Top Ten Books of 2008

December 16, 2008 Leave a comment Go to comments

Its that time of year again.  Here are my top ten books of 2008.

ESV Study Bible, eds. Lane Dennis, Wayne Grudem, et al. I am sure this book is at the top of every list for 2008, but should we expect anything different?  It was the most highly anticipated Study Bible ever.  Great translation with great study notes and articles.

Because He Loves Me, by Elyse Fitzpatrick.  Fitzpatrick’s book is an easy, but excellent guide to understanding what it means to be in Christ.  Although the book is very “toned” down from other works on the subject, she does a fantastic job summarizing the New Testament teaching of the “indicative” and the “imperative.” 

Three Views NT Use of OT

Three Views on the New Testament Use of the Old Testament, eds., Stanley Gundry, et al.  A very basic introduction to the subject.  Although the book does not do justice to all the nuances in the debate; the book draws attention to how important this subject is among evangelicals.

New Testament Theology, by Tom Schreiner.  The new gold standard for New Testament theology.  Schreiner’s approach in the book is from a Salvation-Historical perspective.  The thing I love about Schreiner is his deep concern for pastors and the church.  The accessibility of this volume reflects his concern. 


We Become What We Worship, by G. K. Beale.  Pretty much anything Beale writes is gold and is worth buying.  In this new book Beale develops a biblical theology of idolatry. 

The Letters to the Colossians and the Philemon, by Doug Moo.  A less technical treatment than O’Brien’s, but just as good.  I think the only volume to rival Moo’s will be Beale’s forthcoming commentary from the Baker Exegetical Series.

The Doctrine of the Christian Life, by John Frame.   In this third volume of Frame’s Lordship Series he takes the ideas he’s discussed in The Doctrine of the Knowledge of God and The Doctrine of God and applies them to the Christian life.  There is a simplicity to what Frame says, but also a profound depth.

Resurrection and Eschatology, eds. Lane Tipton and Jeff Waddington.  A great collection of essays in honor of Richard Gaffin.  Some of the contributors include: Carson, Beale, Poythress, and Waltke.


Matthew, by David Turner.  Last year R. T. France had his commentary on Matthew published, which is simply excellent.  This year Turner gives us his take on Matthew.   Although Turner approaches the book from a Progressive-Dispensational perspective his commentary is still very helpful. 
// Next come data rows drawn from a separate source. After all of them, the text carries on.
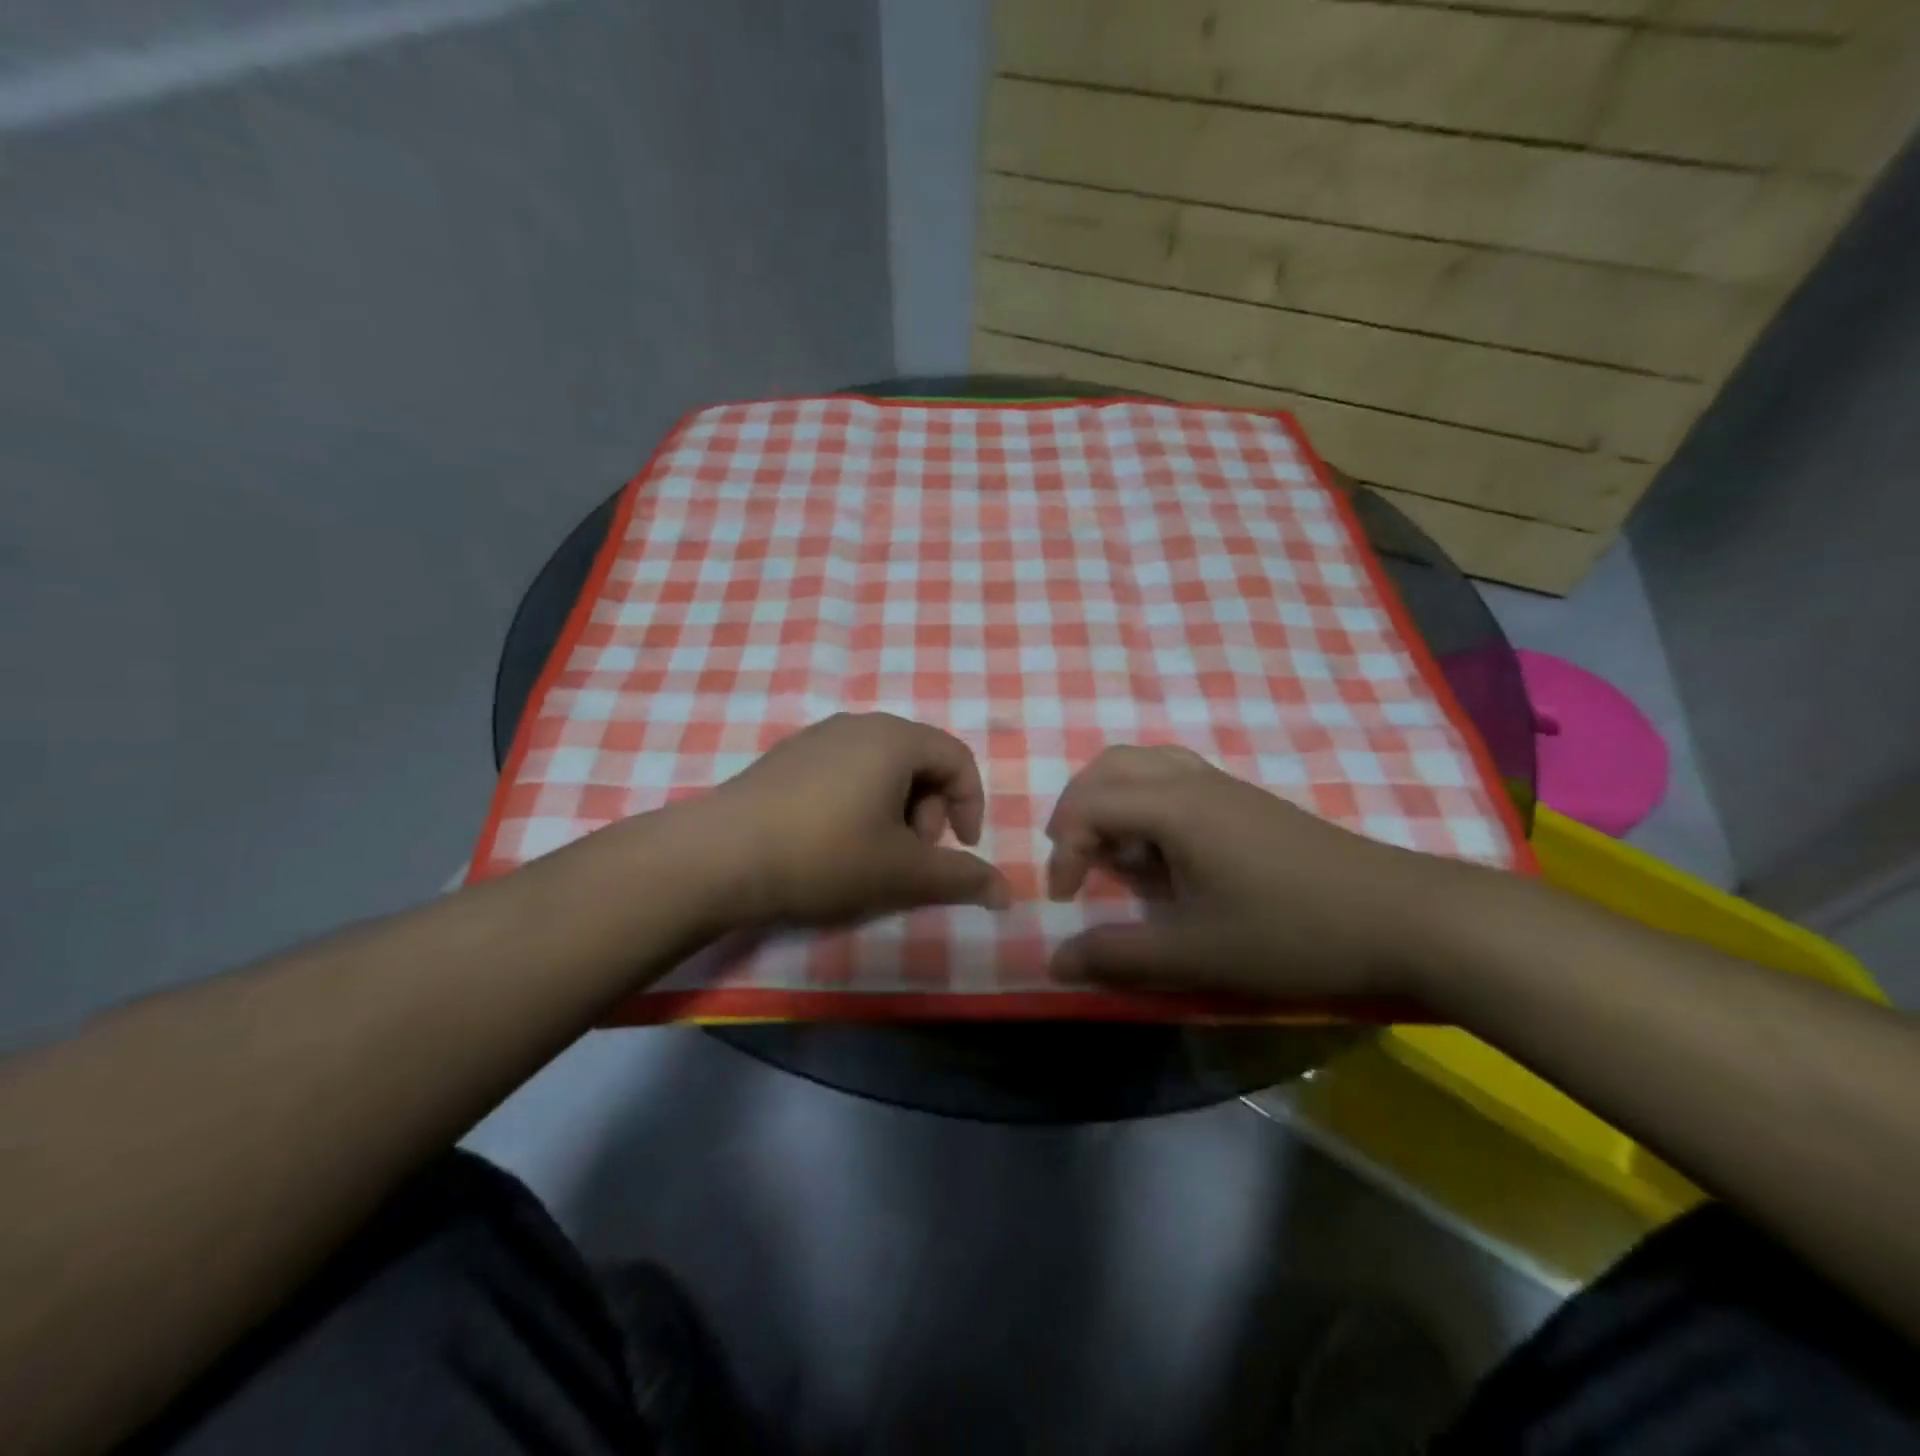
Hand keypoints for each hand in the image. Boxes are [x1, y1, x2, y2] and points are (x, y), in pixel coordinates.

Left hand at [702, 713, 1011, 926]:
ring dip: (894, 810)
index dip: (971, 805)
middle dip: (929, 810)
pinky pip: (843, 771)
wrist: (718, 857)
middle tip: (910, 856)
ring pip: (880, 767)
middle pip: (919, 760)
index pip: (958, 758)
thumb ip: (961, 878)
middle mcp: (858, 725)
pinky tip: (831, 844)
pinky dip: (858, 803)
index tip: (959, 849)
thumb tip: (1008, 893)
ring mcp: (816, 737)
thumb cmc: (825, 855)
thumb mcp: (902, 872)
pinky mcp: (785, 757)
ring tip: (872, 854)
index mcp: (895, 739)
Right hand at [1045, 745, 1478, 998]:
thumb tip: (1053, 961)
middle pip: (1108, 767)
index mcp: (1174, 808)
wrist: (1403, 917)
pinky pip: (1173, 776)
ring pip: (1143, 763)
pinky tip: (1164, 851)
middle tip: (1075, 861)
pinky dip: (1145, 801)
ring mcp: (1223, 785)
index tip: (1066, 900)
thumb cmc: (1292, 933)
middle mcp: (1192, 780)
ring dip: (1111, 799)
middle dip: (1076, 811)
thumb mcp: (1197, 954)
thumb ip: (1118, 956)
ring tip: (1115, 852)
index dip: (1062, 851)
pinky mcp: (1246, 800)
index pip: (1089, 806)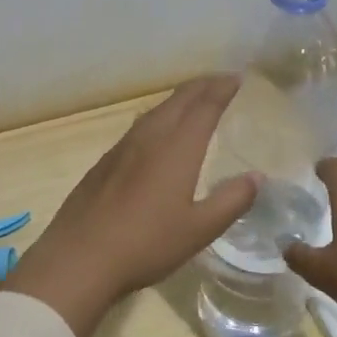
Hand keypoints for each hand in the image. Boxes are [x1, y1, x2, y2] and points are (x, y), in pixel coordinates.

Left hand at [4, 76, 259, 336]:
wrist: (79, 258)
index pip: (204, 106)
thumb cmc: (146, 244)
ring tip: (191, 103)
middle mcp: (148, 138)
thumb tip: (257, 177)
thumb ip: (231, 201)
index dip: (222, 89)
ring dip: (177, 101)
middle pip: (177, 101)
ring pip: (153, 112)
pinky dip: (156, 119)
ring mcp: (120, 150)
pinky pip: (136, 129)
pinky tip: (154, 135)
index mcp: (176, 148)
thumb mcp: (199, 230)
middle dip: (201, 87)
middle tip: (219, 82)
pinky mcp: (103, 165)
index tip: (236, 79)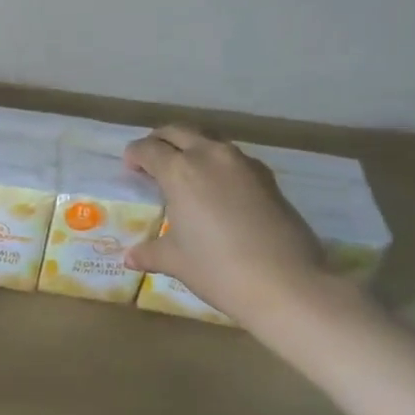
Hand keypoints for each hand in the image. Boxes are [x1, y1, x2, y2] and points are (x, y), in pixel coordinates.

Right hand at [123, 125, 334, 329]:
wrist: (285, 282)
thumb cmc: (217, 269)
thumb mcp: (175, 261)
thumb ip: (150, 252)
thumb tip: (130, 257)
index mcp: (180, 171)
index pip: (148, 149)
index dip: (134, 155)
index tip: (130, 167)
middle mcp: (210, 156)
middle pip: (179, 132)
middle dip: (161, 140)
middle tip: (151, 159)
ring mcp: (243, 163)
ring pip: (210, 140)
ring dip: (192, 147)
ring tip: (184, 172)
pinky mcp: (267, 177)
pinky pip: (233, 158)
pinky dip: (217, 163)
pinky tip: (217, 188)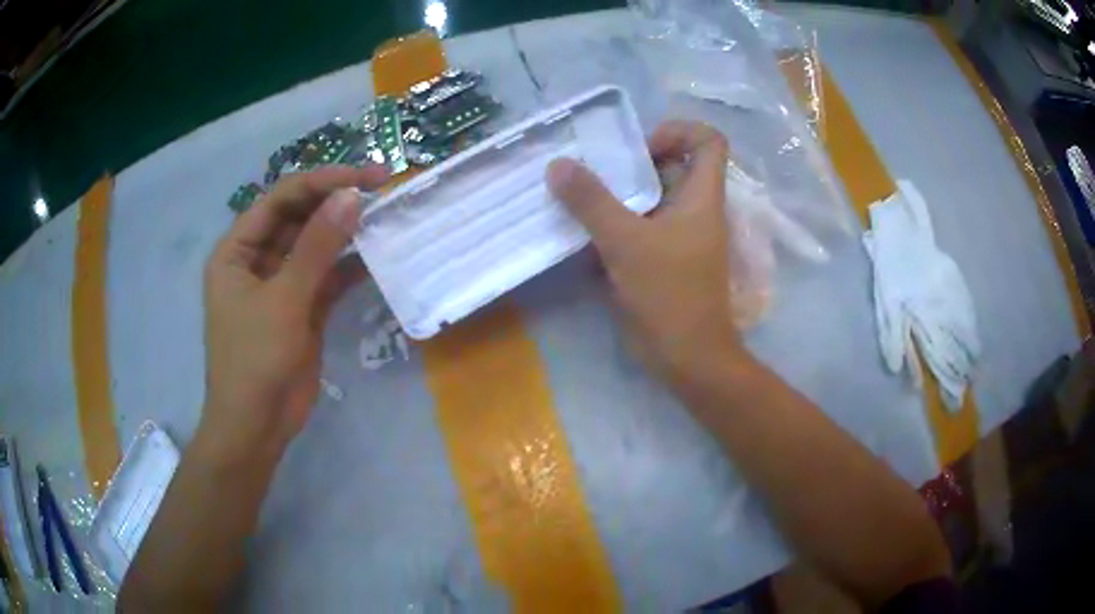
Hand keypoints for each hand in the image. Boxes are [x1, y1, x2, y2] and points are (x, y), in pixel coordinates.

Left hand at [201, 165, 386, 457]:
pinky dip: (348, 268)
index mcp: (237, 250)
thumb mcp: (284, 299)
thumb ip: (317, 247)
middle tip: (381, 189)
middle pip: (298, 218)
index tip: (364, 177)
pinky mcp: (301, 309)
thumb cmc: (255, 360)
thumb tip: (351, 197)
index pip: (280, 199)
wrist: (257, 426)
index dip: (321, 182)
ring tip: (384, 216)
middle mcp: (257, 260)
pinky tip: (375, 257)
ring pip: (315, 246)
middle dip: (335, 203)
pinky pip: (326, 278)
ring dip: (345, 233)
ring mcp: (280, 285)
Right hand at [547, 121, 743, 382]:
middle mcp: (694, 208)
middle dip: (632, 161)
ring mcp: (678, 234)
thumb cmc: (669, 293)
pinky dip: (613, 222)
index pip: (709, 140)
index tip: (640, 148)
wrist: (686, 356)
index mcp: (702, 195)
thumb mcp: (625, 241)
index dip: (678, 131)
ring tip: (578, 194)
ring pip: (650, 197)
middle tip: (594, 168)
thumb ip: (591, 201)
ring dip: (616, 192)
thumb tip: (558, 164)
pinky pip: (638, 225)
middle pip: (671, 165)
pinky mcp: (661, 258)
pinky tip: (581, 232)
Dictionary of the Old Testament Wisdom, Poetry, & Writings. eds., by Tremper Longman and Peter Enns.  Not necessarily a book you sit down and read through, but a book that is an invaluable resource.  Looking forward to the Dictionary of the Old Testament Prophets.

  1. December 16, 2008 at 9:43 pm

    I have a suggestion:

    Reformed Dogmatics, vol. 4 by Bavinck.

  2. Chad
    December 17, 2008 at 9:16 am

    I am sure that is a great book like the other three volumes, but I haven’t read it yet, so that’s why I didn’t put in on my list.